Texto do documento –
┌──

Nas últimas edições de sua obra, Celso Antônio Bandeira de Mello, revendo o posicionamento que adotara até a 11ª, quando preconizava a aplicação analógica do Código Civil, passou a reconhecer que se deve aplicar o prazo de cinco anos, por ser uma constante nas disposições gerais instituidoras de regras do Direito Público nessa matéria, a menos que se cuide de comprovada má-fé, quando seria de invocar-se a regra do Código Civil, agora estabelecida em dez anos.
Nesse mesmo sentido, já se fixara o mestre Caio Tácito, em estudo sobre a pena disciplinar, invocando como paradigmas a Lei 8.112/90 (art. 142), a Lei nº 6.383/80, o art. 174 do CTN, o Decreto 20.910/32 e o Decreto-Lei nº 4.597/42 (BDA nº 3, março de 1996, Editora NDJ Ltda, S. Paulo).
Com essas considerações, acompanho o voto proferido pela Sra. Ministra Relatora.”

Nesse sentido, a jurisprudência se filiou ao posicionamento da aplicação do lustro prescricional aos créditos das Fazendas, incluindo a administração descentralizada, de modo a ratificar a simetria dos prazos.

Sigo o mesmo entendimento, uma vez que se ao administrado lhe é dado o prazo de cinco anos, nada mais franco aos adminsitrados em débito que se valham do mesmo prazo, de modo a suprimir as lacunas decorrentes da ausênica de norma expressa a respeito.

Aliás, é função do magistrado integralizar o direito, suprindo lacunas legislativas, a partir da analogia, dos costumes e dos princípios gerais de direito, ex vi a LICC:

“Art. 4º Quando a lei for omissa, o juiz decidirá o caso de acordo com a analogia, os costumes e os princípios gerais de direito.”

Diante da omissão, o magistrado utiliza-se de seu dever-poder de integralizar as normas vigentes, suprimindo omissões. Ainda que a omissão de prazo específico não se figura como omissão total, uma vez que vigente o prazo decenal geral do CC, a estipulação de prazo correlato ao caso inverso nada mais é do que a aplicação de princípios de paridade de armas entre as partes, além de proporcionar o auto-controle da Administração, para que não se quede inerte, mas utiliza os meios legais cabíveis para ver seu crédito satisfeito, em prazo razoável, e em benefício da coletividade.

De modo a corroborar com o entendimento, de forma análoga, há de se considerar a Súmula Vinculante nº 8, a qual dispôe:

“São inconstitucionais o parágrafo único do artigo 5º do Decreto-Lei nº 1.569/1977 e os artigos 45 e 46 da Lei nº 8.212/1991, que tratam de prescrição e decadência de crédito tributário.”

A inconstitucionalidade recentemente reconhecida em tais dispositivos decorrem da conflitância com as normas prescricionais tributárias, que são quinquenais, quando aquelas dispunham prazos decenais, restando todos quedados.

└──

Amostra dos dados –
┌──

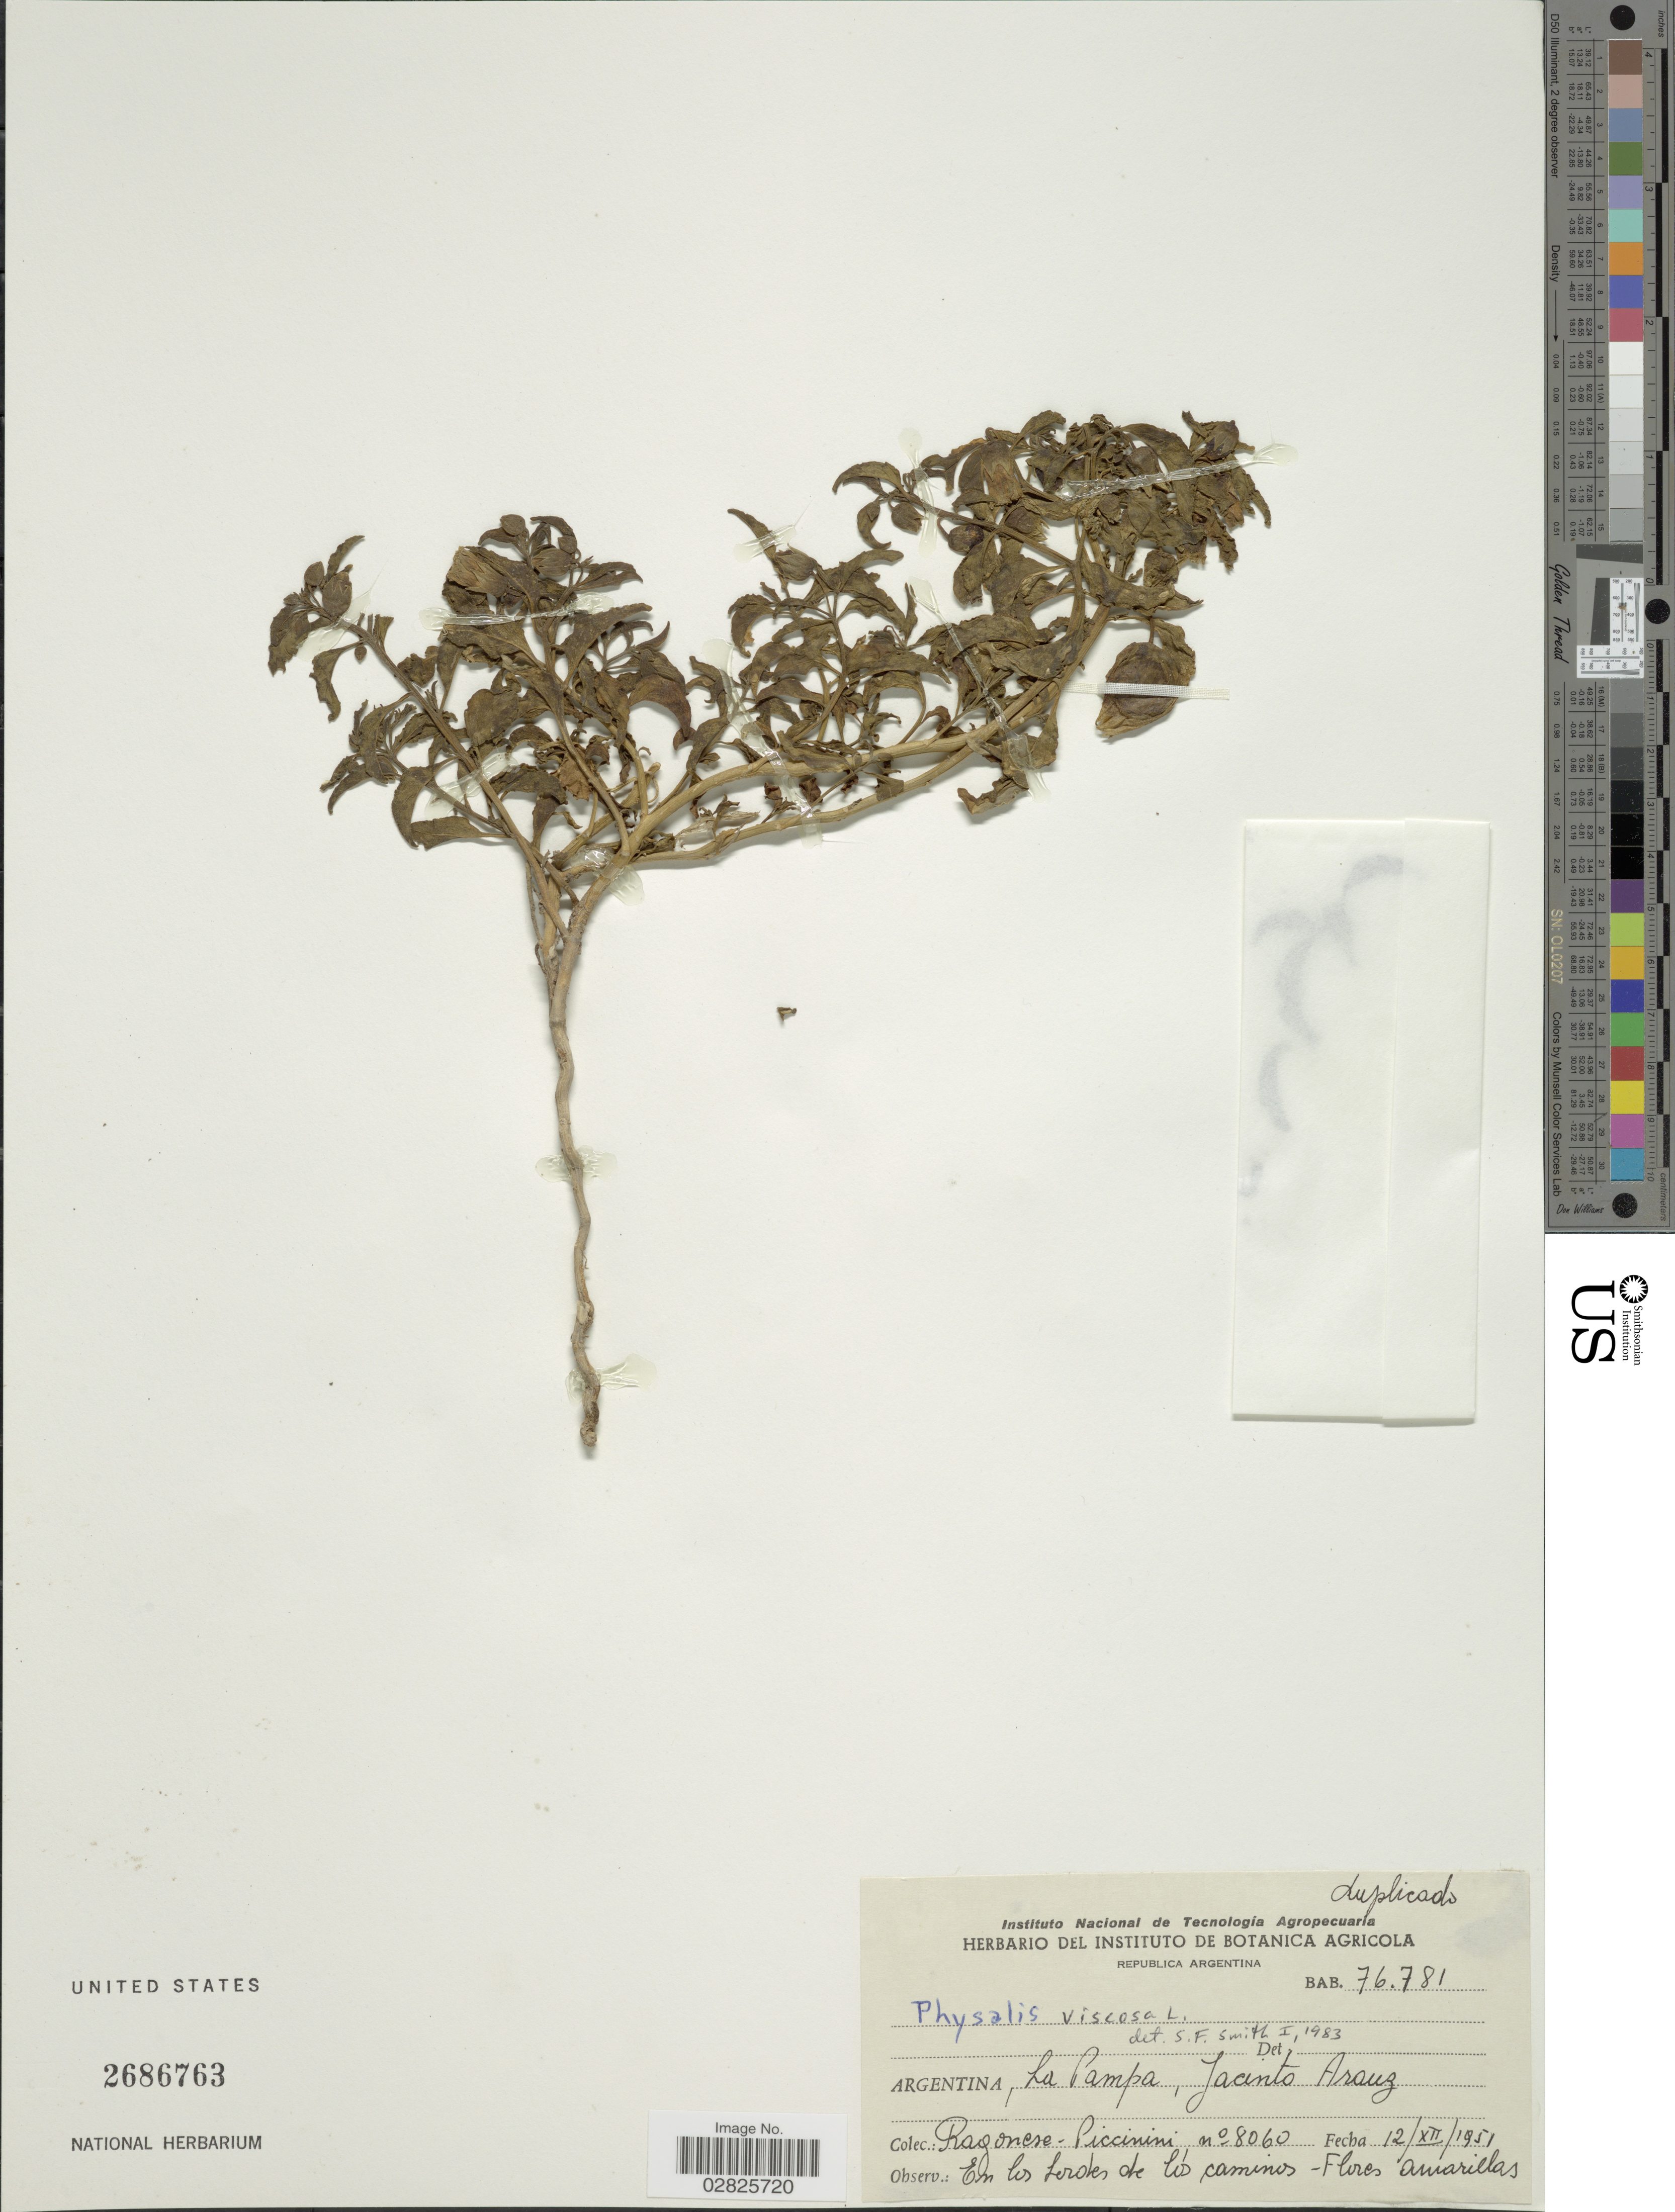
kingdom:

└──

Exercícios propostos –
#1 No texto sobre prescrição, que prazo do Código Civil seria invocado nos casos de comprovada má-fé?
#2 Transcreva o trecho do texto sobre prescrição que vai de "De modo a corroborar" a "restando todos quedados.".

Respostas dos exercícios –
#1 O prazo de dez anos.

#2
De modo a corroborar com o entendimento, de forma análoga, há de se considerar a Súmula Vinculante nº 8, a qual dispôe:

“São inconstitucionais o parágrafo único do artigo 5º do Decreto-Lei nº 1.569/1977 e os artigos 45 e 46 da Lei nº 8.212/1991, que tratam de prescrição e decadência de crédito tributário.”

A inconstitucionalidade recentemente reconhecida em tais dispositivos decorrem da conflitância com as normas prescricionais tributárias, que são quinquenais, quando aquelas dispunham prazos decenais, restando todos quedados.